The problem -
Provide the number of lines in the material containing the word "sombr", with nothing added.

Data supplied -
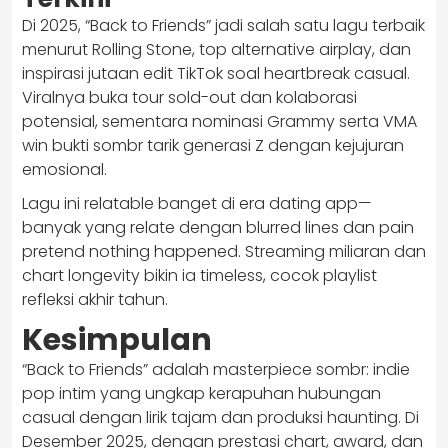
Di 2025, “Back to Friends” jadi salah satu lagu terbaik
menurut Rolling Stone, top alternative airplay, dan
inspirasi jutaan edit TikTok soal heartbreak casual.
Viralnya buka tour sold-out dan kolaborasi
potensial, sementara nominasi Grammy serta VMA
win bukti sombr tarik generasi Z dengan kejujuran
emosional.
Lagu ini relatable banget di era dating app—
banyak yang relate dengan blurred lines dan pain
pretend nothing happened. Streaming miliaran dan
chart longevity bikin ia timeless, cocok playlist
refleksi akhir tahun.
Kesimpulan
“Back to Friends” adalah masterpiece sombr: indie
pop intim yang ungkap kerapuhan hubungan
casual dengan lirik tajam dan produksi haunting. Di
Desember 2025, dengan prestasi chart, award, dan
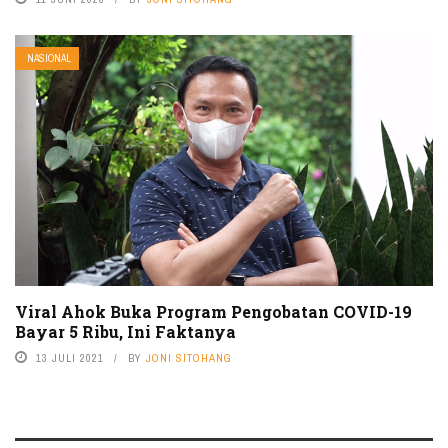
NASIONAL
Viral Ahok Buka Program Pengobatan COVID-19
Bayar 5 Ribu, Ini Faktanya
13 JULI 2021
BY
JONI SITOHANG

Task output -
2